Source extract:

In Timekeepers, landscape sits at the surface of Elmizadeh’s layered canvases. During an extended trip to Iran, she regularly hiked into the mountainous terrain that surrounds Tehran with bundles of canvas in tow, stopping occasionally to build the charcoal and ochre grounds that form the foundation of these paintings. Using a technique known as frottage, associated with the Surrealists, Elmizadeh rubbed natural pigments into the canvas as she pressed it closely against the rocky surfaces. She then rinsed and washed the fabrics in pools and streams that run down the mountainside, creating a material index that captures the interplay between pigment, fabric, geological formation, water, and sunlight. For Elmizadeh, the process foregrounds the agency of the landscape, allowing its contingent properties and material dynamics to emerge through focused interaction.
Returning to her Toronto studio with these inscribed surfaces, Elmizadeh connects the terrestrial to the transcendental through representations conjured from ancient rituals and storytelling, especially those which underscore the interconnectedness of human and non-human actors. The works draw on myths and fables that describe the physical transformation of one being into another. Throughout the exhibition a birdlike figure migrates from one canvas to the next, transformed and reborn through fire, holding its form just long enough for a glimpse of something recognizable: a flamingo, heron, or an avocet.

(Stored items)
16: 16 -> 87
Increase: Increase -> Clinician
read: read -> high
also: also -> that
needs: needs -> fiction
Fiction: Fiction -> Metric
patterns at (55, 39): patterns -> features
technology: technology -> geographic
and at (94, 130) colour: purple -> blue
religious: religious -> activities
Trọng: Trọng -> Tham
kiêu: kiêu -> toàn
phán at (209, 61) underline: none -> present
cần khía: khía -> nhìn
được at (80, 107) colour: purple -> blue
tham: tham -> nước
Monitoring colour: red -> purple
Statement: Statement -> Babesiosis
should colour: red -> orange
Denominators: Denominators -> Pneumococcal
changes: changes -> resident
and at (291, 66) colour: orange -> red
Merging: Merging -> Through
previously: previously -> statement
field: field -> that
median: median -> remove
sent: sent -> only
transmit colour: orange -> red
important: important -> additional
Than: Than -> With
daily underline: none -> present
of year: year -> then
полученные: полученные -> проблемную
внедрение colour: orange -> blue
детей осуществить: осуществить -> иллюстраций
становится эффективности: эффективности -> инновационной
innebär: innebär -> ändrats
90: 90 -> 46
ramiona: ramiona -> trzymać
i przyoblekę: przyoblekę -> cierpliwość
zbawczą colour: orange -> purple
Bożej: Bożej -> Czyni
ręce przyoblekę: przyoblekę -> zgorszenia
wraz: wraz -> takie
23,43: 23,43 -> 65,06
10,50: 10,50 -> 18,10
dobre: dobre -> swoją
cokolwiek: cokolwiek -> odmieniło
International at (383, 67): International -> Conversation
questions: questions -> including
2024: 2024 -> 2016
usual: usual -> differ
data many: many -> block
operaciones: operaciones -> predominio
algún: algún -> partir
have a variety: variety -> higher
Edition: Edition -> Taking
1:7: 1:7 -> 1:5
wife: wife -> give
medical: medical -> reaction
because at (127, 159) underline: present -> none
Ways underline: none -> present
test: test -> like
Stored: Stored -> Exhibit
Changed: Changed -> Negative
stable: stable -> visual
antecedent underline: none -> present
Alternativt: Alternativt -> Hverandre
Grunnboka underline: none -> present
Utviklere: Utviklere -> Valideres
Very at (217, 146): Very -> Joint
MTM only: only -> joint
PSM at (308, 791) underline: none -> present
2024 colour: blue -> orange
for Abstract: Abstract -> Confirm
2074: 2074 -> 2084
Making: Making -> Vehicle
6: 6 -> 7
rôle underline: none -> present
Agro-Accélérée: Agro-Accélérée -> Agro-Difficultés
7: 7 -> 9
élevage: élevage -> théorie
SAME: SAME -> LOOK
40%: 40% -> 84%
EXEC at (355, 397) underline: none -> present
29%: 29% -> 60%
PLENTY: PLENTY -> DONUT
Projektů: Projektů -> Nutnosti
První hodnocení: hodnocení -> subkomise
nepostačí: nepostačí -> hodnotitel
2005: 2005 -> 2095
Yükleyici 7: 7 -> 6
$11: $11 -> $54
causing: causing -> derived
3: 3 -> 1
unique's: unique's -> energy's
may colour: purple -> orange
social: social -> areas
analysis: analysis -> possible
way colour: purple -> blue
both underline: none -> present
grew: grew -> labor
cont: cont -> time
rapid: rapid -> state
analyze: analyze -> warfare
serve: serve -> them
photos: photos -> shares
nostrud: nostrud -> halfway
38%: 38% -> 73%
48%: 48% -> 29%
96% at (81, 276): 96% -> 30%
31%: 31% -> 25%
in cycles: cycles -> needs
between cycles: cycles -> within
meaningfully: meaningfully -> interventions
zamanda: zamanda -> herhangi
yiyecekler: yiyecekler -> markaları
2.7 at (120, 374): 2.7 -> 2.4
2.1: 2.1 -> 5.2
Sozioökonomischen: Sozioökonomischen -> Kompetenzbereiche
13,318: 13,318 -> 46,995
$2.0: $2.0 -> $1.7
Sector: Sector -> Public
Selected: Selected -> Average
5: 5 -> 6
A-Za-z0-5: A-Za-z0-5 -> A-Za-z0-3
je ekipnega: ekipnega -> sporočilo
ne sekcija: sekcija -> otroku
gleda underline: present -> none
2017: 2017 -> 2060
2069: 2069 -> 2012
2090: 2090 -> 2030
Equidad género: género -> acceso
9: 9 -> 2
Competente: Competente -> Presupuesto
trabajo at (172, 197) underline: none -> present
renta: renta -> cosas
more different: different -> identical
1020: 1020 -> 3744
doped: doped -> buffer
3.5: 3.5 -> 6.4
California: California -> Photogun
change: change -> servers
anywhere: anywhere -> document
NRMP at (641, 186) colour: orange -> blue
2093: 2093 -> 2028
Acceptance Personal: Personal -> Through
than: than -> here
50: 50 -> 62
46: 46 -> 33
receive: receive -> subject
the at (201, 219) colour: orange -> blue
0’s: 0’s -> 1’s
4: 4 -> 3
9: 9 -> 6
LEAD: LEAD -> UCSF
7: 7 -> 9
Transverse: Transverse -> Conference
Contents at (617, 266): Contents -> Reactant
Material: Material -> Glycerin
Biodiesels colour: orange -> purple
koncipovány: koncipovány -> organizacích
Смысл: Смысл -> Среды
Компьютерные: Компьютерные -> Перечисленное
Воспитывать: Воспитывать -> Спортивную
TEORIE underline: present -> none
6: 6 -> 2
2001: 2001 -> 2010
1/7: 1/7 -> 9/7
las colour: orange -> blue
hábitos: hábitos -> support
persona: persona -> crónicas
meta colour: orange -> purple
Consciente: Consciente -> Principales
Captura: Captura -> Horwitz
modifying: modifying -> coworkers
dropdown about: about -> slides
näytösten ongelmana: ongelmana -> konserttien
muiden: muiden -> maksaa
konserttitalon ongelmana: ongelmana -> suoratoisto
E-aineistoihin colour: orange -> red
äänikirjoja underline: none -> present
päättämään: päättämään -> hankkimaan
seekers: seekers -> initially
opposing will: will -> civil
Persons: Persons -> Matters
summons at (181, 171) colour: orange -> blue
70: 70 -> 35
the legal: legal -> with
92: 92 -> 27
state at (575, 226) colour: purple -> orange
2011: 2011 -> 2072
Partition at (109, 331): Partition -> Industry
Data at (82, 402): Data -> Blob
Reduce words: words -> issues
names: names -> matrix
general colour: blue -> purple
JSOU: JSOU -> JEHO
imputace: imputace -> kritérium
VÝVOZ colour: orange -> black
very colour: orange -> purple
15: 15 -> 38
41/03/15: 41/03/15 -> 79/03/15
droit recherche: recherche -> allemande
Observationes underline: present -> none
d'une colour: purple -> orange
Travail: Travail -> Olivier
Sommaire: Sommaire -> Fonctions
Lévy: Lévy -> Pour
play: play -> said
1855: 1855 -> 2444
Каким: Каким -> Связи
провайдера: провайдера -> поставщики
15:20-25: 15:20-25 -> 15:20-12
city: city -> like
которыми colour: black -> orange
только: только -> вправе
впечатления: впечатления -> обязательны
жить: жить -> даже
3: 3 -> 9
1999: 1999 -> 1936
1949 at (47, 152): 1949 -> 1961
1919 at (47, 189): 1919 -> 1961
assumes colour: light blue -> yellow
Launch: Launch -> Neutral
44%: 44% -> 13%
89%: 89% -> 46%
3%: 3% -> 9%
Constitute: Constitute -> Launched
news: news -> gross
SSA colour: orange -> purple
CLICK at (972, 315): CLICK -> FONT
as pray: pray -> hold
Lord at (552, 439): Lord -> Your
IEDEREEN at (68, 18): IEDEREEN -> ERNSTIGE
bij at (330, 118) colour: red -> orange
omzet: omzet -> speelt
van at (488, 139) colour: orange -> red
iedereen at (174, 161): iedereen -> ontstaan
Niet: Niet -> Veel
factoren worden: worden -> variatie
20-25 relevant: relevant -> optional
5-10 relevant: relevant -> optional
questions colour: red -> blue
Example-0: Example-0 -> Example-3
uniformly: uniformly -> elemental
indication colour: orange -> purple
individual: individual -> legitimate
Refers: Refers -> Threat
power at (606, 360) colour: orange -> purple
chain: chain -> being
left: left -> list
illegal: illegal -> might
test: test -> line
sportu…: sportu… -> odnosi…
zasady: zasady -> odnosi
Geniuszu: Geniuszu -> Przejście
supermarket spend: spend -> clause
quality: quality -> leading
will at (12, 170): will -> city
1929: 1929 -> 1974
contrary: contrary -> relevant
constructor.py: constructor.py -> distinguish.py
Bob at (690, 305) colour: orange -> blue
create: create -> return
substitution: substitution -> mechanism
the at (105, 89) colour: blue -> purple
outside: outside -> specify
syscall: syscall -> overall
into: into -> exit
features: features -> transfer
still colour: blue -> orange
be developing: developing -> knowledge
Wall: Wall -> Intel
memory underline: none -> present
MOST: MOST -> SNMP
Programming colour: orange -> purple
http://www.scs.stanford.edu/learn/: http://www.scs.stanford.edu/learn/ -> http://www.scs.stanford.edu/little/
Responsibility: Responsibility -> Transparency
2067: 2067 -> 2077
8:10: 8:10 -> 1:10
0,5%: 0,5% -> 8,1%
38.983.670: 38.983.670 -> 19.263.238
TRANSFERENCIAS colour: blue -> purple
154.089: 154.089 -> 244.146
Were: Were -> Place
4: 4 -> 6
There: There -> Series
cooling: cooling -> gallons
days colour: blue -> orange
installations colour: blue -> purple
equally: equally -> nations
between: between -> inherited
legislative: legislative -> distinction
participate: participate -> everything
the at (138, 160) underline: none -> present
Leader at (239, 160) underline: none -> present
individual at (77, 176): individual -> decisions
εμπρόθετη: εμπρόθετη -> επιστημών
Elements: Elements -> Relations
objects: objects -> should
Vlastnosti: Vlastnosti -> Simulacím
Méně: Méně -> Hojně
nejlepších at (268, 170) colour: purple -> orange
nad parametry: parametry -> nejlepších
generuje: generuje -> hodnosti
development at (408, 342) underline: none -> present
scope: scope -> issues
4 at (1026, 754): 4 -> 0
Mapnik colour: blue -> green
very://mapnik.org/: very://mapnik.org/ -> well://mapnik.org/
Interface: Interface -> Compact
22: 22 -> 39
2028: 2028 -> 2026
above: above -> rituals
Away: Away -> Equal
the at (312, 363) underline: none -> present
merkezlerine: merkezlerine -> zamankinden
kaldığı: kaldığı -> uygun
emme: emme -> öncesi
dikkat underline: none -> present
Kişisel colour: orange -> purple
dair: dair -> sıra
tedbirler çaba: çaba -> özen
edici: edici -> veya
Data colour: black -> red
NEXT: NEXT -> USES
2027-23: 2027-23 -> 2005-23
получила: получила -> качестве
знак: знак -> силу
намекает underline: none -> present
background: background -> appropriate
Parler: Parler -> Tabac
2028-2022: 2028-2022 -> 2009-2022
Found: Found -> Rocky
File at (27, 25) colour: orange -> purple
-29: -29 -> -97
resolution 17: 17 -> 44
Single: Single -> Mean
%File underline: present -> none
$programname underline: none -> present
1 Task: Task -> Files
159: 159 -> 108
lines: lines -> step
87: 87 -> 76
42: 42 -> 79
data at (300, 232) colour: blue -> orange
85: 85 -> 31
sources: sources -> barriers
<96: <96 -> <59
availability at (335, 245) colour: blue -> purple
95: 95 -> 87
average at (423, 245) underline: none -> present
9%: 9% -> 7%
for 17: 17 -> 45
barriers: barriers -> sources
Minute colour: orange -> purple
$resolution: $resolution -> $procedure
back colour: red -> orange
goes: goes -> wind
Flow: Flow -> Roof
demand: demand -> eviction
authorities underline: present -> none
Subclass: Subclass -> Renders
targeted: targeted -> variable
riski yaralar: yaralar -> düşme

Goal:
Carry on the passage about Elmizadeh's Timekeepers paintings from the point where it stops. None of the stored items have any bearing on this.

Response to this exercise:
Extending this skyward gaze, the solitary painting As We Weep, So Too Does the Sky (2025) depicts a mourning ritual attributed to Anāhitā, in which a gathering of women weep together to invoke the sympathies of the sky, calling forth the respite of rainfall. Here, Elmizadeh engages a speculative approach that intertwines myth, history, and fiction, as her painting imagines this ritual as a cosmological event, fictionalizing an emergent response from the sky. Elmizadeh proposes that Iran’s vast salt lakes might serve as the site for this celestial dialogue. Meanwhile, the subtle presence of salt, absorbed by the canvas’s threads, acts as an indexical mark, forging a material and conceptual connection between the physical work and its actual geographic origin. Sharing this transient state with the figures depicted, the paintings in Timekeepers also originate and exist between multiple localities; Tehran and Toronto; earth and sky; formed and formless.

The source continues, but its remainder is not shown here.